Unser Kurztrip nach Amsterdam: Cannabis und schiefe Häuser?

Um mal wieder rauszukommen und dem Alltag zu entschwinden, entschieden Jens und ich uns für einen Kurztrip nach Amsterdam. Wir wohnen nicht besonders weit von Amsterdam entfernt, waren aber noch nie richtig dort. Das musste sich definitiv ändern.

Anreise und Parken

Wir reisten mit dem Auto an, da es von der Fahrzeit kürzer ist, als mit der Bahn und weil man einfach flexibler ist. Wer ebenfalls mit dem Auto anreist, dem kann ich das Parkhaus: Parking Centrum Oosterdok bestens empfehlen. Für 24 Stunden haben wir 15 € bezahlt. Für Amsterdam ist das wirklich sehr günstig und ihr seid schnell in der Stadt, ca. 10 Gehminuten.

Essen

Zu Mittag aßen wir in einem kleinem Pastarestaurant namens Pasta Factory.
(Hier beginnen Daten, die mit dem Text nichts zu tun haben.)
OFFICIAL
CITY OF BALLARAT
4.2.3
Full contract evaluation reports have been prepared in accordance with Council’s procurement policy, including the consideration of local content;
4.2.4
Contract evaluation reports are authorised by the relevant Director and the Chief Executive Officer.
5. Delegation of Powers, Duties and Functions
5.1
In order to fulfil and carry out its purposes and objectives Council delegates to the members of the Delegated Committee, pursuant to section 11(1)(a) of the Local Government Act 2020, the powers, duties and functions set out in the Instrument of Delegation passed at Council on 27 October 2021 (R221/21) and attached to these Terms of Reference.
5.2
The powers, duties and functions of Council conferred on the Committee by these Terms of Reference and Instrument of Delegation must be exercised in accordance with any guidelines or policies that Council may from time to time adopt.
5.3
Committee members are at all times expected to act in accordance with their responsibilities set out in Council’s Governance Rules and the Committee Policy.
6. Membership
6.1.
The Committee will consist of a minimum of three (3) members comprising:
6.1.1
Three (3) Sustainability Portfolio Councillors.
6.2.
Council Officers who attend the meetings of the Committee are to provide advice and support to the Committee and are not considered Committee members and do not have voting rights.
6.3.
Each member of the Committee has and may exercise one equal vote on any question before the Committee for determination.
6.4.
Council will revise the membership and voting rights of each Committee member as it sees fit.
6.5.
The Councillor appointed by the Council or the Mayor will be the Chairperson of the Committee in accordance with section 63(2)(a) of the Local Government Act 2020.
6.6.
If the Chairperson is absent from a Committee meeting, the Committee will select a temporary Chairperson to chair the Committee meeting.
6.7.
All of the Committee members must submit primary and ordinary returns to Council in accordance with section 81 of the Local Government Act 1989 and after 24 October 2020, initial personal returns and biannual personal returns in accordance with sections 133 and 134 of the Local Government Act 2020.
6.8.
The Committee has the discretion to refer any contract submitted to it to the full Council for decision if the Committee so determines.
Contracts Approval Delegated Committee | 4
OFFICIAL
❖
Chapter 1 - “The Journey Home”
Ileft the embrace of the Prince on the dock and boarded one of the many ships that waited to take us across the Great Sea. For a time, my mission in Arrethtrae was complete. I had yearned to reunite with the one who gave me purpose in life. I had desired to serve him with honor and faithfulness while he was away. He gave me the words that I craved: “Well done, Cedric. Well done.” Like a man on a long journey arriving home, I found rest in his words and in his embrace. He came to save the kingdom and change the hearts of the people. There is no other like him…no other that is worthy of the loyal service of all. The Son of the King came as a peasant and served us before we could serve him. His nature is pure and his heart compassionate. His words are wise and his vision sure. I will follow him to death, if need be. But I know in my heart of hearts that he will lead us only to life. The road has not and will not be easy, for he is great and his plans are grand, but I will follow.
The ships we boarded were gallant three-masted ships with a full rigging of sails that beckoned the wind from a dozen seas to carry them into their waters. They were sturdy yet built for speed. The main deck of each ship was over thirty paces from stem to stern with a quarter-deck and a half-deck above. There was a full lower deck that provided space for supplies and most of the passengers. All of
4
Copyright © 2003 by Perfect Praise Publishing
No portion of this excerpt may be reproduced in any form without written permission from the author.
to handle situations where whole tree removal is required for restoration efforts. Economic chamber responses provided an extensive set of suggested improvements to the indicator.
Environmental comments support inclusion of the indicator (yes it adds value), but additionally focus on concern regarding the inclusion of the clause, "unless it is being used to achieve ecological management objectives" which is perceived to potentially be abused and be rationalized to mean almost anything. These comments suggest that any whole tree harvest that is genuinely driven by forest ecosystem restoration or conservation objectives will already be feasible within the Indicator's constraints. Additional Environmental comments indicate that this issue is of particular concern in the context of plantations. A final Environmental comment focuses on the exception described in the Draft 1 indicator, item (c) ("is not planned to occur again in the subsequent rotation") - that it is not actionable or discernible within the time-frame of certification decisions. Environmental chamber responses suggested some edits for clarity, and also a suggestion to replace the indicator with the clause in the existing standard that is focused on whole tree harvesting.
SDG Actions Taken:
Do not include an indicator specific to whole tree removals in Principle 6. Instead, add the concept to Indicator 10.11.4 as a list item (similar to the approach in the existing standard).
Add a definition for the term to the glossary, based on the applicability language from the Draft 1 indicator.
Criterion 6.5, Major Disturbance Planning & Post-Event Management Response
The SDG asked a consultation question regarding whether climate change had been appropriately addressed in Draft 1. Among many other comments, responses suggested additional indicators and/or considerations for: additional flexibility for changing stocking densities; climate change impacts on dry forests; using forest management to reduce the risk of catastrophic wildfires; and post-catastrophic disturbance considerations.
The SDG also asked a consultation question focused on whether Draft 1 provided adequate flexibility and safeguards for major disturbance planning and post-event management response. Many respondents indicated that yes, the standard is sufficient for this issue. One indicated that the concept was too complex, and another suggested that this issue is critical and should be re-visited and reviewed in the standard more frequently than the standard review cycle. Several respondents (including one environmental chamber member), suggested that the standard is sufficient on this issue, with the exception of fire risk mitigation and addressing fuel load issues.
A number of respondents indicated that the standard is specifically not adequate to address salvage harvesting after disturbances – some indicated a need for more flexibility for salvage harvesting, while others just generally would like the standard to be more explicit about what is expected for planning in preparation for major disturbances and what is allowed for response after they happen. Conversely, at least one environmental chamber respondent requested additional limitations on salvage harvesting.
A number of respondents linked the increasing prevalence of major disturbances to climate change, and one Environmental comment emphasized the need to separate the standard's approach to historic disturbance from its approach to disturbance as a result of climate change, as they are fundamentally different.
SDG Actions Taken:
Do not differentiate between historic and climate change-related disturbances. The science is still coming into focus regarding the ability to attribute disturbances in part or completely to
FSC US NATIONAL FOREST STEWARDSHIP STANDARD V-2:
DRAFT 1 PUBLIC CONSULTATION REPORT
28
Die Portionen sind gut, das Essen kam schnell und die Preise waren auch erschwinglich, obwohl es direkt in der Stadt ist. Wir hatten beide ein Nudelgericht und ein Getränk und hatten insgesamt 30 € bezahlt. Ansonsten wenn ihr auch so sehr Nudeln liebt wie wir, dann könnt ihr natürlich auch im Vapiano essen, es befindet sich direkt beim oben genannten Parkhaus.
Außerdem gib es in Amsterdam etliche kleine Läden für Süßigkeitenliebhaber, mit Pancakes, Waffeln, Macarons, Frozen Joghurt und natürlich auch kleine Bonbonläden. Wir entschieden uns für einen Bonbonladen und haben uns eine große Tüte mit vielen verschiedenen Bonbons zusammengestellt. Wirklich toll, was es dort alles gibt.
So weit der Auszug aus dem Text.